Description of the Pest
The tomato bug is a slender plant bug, about 0.25 inch (6 mm) long, with long legs and a light green body. Eggs are inserted into stems. Nymphs resemble adults but are smaller and lack wings.
Damage
The tomato bug is also known as the tomato suck bug because both nymphs and adults will insert their long mouthparts into the stem to feed. Rings develop around stems at these feeding sites. The rings are thickened corky areas that become yellow to reddish. The stem is weakened and brittle at these rings and can easily break when touched, causing blossom drop, dropping of young fruit, and breakage of vine stems.

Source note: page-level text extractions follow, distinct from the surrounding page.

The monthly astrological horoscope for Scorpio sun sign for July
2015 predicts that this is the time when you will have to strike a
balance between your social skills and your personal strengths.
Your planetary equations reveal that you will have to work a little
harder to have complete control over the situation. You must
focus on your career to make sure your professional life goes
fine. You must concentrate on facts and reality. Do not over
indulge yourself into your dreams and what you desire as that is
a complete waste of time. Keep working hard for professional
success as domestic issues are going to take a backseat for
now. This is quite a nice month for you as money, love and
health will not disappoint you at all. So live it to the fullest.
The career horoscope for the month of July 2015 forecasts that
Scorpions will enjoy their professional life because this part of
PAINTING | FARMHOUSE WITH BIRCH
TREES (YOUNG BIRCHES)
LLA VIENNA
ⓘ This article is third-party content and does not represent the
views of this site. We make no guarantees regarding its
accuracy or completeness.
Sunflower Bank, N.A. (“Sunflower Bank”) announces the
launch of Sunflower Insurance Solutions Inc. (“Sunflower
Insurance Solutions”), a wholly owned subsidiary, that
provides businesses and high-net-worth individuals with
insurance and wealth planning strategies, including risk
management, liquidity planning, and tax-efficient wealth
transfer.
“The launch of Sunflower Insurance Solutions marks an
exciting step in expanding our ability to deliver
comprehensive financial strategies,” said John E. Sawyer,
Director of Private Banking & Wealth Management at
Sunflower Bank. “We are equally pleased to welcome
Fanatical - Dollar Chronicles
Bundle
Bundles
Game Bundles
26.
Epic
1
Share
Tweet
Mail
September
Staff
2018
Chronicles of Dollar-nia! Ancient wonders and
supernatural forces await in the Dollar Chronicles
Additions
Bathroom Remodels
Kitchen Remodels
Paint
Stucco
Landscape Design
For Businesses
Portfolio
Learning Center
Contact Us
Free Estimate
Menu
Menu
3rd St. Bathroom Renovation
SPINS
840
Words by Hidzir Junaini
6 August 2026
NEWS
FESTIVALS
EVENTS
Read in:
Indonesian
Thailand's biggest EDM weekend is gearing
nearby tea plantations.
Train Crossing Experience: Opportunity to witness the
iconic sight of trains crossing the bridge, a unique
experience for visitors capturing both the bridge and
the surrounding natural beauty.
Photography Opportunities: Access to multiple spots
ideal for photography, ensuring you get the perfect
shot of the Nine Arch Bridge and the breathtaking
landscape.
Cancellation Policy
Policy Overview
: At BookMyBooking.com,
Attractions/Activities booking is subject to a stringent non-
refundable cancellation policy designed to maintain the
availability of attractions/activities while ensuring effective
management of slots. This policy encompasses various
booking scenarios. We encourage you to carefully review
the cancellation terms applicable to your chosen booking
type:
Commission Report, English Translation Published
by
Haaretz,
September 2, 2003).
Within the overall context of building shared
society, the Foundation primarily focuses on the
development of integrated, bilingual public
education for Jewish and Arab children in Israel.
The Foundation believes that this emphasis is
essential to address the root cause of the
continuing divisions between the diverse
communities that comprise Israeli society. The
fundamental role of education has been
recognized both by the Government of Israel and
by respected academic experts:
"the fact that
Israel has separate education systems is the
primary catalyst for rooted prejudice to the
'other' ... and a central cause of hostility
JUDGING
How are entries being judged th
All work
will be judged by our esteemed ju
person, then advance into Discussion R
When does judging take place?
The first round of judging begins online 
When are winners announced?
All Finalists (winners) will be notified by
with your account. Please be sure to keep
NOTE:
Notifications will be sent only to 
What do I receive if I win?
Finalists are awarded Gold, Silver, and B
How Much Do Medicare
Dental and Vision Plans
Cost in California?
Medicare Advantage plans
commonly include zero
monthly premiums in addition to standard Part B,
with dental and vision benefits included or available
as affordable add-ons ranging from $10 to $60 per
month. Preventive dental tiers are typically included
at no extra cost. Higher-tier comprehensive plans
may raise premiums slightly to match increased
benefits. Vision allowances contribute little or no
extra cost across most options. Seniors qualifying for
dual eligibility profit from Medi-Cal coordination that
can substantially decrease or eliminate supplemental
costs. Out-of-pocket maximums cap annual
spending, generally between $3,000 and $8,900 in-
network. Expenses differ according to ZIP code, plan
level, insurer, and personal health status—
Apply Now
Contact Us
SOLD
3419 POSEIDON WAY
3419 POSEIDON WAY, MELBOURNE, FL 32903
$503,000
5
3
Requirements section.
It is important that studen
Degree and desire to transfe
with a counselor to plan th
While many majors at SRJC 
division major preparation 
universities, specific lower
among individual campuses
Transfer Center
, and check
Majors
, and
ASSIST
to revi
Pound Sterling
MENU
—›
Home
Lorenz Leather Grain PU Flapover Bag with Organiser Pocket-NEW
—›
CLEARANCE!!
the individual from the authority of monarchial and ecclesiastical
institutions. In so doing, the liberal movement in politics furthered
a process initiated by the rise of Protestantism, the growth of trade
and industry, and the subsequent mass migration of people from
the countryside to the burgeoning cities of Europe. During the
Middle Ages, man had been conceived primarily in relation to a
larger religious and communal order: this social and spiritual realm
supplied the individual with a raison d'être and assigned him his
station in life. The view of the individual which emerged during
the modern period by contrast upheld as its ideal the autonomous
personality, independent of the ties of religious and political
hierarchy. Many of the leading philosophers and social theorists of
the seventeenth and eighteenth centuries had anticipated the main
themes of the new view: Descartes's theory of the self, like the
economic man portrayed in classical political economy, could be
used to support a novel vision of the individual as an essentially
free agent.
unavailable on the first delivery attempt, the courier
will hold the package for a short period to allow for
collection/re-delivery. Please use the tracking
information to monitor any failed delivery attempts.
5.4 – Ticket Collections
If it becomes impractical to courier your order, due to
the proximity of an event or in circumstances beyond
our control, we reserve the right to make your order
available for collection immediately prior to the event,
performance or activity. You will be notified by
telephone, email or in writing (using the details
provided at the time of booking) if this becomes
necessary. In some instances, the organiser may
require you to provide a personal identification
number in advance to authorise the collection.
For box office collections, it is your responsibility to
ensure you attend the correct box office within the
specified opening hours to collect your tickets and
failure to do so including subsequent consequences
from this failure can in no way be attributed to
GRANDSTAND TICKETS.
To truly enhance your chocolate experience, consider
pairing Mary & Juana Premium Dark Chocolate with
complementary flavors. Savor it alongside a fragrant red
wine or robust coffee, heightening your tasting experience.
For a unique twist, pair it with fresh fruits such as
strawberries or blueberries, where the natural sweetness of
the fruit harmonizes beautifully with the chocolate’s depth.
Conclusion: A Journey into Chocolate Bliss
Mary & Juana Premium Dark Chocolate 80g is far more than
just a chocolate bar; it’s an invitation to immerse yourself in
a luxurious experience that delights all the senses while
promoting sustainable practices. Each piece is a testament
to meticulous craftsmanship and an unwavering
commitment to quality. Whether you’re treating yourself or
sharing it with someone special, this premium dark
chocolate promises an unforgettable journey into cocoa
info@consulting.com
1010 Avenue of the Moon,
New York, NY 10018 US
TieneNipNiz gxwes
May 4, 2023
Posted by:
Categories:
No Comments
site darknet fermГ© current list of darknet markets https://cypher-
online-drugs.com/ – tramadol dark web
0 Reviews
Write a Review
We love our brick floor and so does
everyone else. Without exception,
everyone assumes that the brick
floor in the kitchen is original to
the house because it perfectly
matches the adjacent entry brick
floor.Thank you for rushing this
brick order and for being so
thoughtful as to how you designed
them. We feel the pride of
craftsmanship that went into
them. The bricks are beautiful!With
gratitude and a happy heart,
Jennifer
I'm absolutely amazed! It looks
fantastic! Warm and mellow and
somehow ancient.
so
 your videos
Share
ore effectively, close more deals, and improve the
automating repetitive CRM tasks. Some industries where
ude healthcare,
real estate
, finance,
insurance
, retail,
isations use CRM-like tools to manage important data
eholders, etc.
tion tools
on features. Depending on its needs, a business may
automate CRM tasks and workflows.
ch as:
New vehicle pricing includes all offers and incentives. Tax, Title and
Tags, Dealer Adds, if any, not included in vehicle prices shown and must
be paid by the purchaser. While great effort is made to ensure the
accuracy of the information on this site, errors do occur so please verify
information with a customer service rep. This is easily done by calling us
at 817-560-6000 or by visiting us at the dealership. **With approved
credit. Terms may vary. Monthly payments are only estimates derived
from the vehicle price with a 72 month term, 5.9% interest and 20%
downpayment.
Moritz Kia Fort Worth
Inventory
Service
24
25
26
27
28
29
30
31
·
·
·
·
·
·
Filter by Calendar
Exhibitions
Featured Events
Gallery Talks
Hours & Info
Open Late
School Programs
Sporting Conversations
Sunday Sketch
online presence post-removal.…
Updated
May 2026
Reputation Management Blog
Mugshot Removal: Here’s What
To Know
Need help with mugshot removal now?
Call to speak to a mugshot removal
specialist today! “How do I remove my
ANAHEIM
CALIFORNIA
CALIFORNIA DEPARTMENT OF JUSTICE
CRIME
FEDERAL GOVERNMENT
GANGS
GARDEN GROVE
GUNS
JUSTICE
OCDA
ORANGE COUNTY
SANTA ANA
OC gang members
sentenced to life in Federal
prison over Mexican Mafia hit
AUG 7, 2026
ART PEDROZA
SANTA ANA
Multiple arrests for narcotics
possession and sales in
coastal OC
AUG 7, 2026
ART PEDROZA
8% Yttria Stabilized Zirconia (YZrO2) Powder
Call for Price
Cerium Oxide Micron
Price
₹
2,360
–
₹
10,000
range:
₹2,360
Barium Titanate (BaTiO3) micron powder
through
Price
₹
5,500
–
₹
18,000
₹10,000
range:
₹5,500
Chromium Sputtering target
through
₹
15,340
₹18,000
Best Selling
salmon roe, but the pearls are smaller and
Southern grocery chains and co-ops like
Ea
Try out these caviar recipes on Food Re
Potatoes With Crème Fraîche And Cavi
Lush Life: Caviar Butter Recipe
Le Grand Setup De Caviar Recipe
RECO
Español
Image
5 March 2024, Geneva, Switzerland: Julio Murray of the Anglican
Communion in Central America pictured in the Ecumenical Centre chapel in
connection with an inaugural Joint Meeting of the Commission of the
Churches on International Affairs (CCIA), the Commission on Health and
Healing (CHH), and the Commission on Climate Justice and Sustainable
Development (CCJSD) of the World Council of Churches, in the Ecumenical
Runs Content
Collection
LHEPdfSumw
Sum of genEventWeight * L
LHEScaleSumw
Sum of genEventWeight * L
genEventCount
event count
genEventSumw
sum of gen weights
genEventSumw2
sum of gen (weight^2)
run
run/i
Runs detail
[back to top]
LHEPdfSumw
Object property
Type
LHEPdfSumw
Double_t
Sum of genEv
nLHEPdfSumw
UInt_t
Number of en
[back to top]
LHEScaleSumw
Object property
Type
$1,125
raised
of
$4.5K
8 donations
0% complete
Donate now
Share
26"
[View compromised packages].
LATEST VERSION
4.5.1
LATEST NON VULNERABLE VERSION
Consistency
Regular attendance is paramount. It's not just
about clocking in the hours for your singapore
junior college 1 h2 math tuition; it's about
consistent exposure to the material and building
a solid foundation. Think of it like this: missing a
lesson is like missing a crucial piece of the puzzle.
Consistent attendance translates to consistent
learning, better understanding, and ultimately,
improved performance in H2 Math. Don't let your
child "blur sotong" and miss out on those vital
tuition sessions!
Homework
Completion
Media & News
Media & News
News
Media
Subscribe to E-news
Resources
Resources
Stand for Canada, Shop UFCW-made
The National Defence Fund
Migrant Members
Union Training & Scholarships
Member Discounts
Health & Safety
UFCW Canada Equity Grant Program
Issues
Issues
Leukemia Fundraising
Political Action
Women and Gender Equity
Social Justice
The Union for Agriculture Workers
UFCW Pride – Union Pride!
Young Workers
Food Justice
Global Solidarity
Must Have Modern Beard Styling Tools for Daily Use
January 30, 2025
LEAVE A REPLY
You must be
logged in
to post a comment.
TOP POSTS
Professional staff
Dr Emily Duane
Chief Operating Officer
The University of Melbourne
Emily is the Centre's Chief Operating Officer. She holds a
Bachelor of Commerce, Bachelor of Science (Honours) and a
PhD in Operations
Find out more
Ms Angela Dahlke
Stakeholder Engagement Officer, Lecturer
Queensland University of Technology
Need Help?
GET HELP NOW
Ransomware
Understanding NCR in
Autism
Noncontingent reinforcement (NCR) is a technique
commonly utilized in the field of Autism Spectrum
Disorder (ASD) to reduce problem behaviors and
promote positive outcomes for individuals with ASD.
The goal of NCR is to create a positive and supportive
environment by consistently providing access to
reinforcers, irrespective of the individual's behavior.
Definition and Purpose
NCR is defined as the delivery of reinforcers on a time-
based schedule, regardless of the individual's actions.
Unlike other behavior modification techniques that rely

Tomato bugs are common in tomato fields throughout the Central Valley and in southern California, but they do not typically cause economic damage to bush-type processing or fresh market tomato plants where fruit are picked only once. They have been observed on occasion in great abundance on commercially grown pole tomatoes, in greenhouse culture, and in backyard gardens. Economic damage has been observed in pole and greenhouse plantings when blossoms drop and vines break at feeding sites when vines are contacted by workers moving past the plants.
Management
Tomato bugs are usually first noticed in mid-summer, and their populations continue to grow into fall, when treatments may become necessary. In general, treatments are not recommended except when high densities occur in pole or greenhouse tomato plantings which are picked multiple times. Although no research has been conducted on control it is believed that most insecticides used to control lygus bugs or stink bugs will also control the tomato bug.